▶ The task: From the white-lipped peccary text below, list every kind of animal it names, peccaries included. Leave out the general word "insects."

▶ Selected extract:
White-Lipped Peccary Facts
The pre-dawn trek through the Peruvian jungle was nothing short of a primeval experience. Millions of insects filled the dark, humid air with chirps and clicking sounds. Every once in a while one would show up in the light of a headlamp; strange-looking katydids with incredibly long antennae or a highly camouflaged walking stick insect. A few frogs called from the trees but nothing else was heard nor seen as guests and guide made their way back into the Amazon rainforest.
When they finally arrived at their destination, the first light of day was barely creeping into the forest. Woodcreepers and motmots began to call as another day started in the Peruvian Amazon but they didnít hike back into the jungle to see birds. A few grunts signaled the arrival of their elusive quarry and shortly thereafter, dim shapes could be seen through the leafy understory. Both guests and guide kept their silence as the herd of White-lipped Peccaries came into view. These large, shy, forest pigs were visiting a salt lick deep in the jungle and were the main reason why they had hiked back through the darkness. As videos were made and pictures taken, the peccaries clacked their tusks and suddenly ran off to forage in the rainforest.

▶ Data supplied:
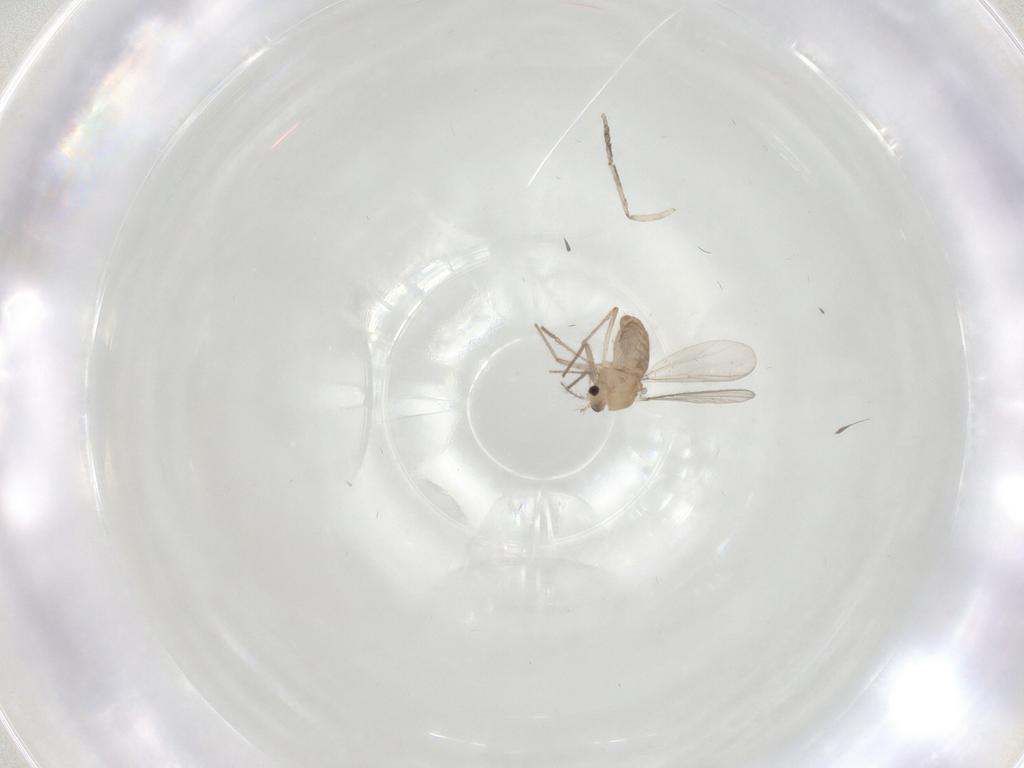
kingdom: Animalia
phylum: Arthropoda
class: Insecta
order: Diptera
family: Chironomidae
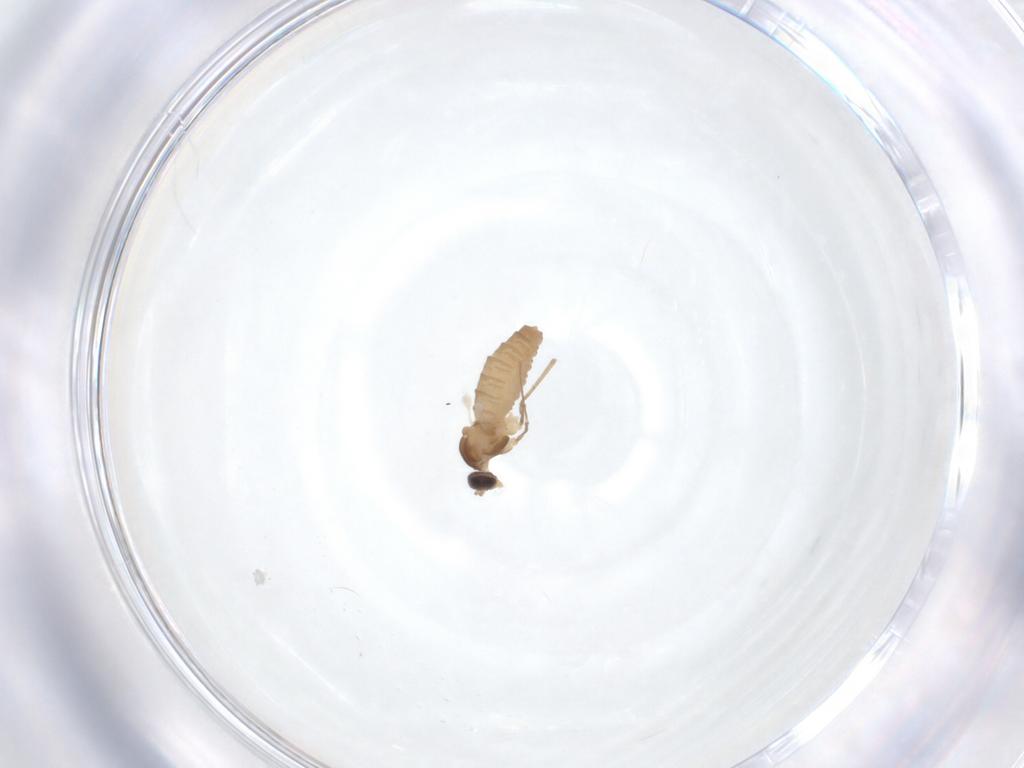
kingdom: Animalia
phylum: Arthropoda
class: Insecta
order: Diptera
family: Cecidomyiidae
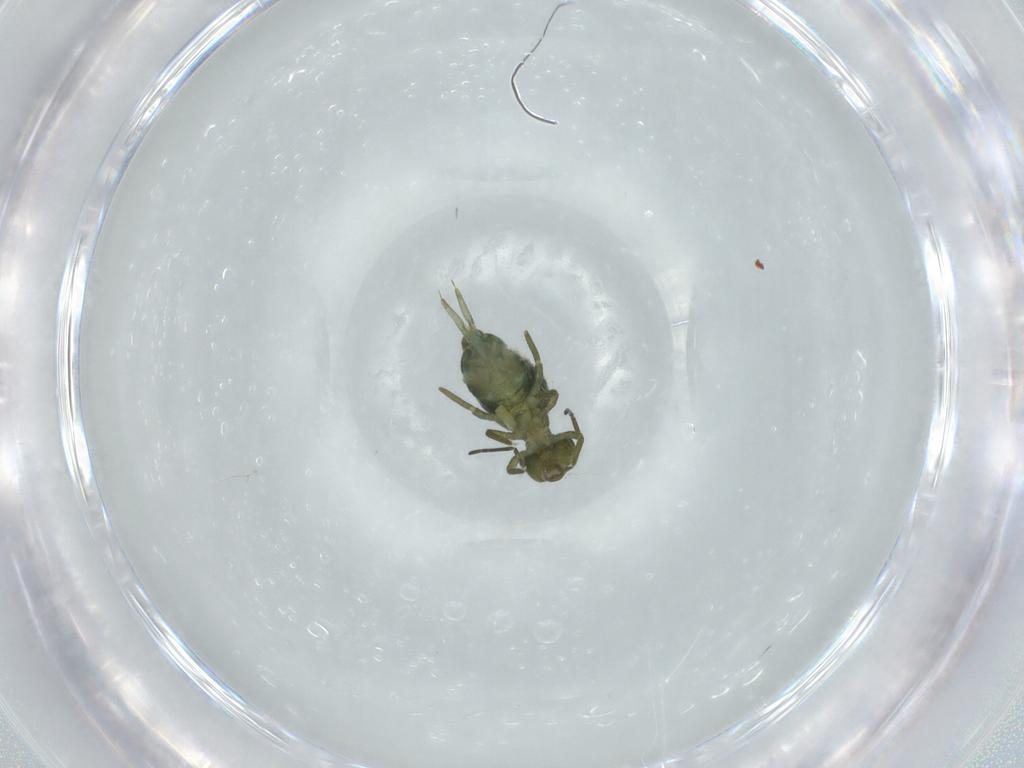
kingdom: Animalia
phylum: Arthropoda
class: Collembola
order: Symphypleona
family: Sminthuridae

▶ Task response: katydids, walking stick insect, frogs, woodcreepers, motmots, White-lipped Peccaries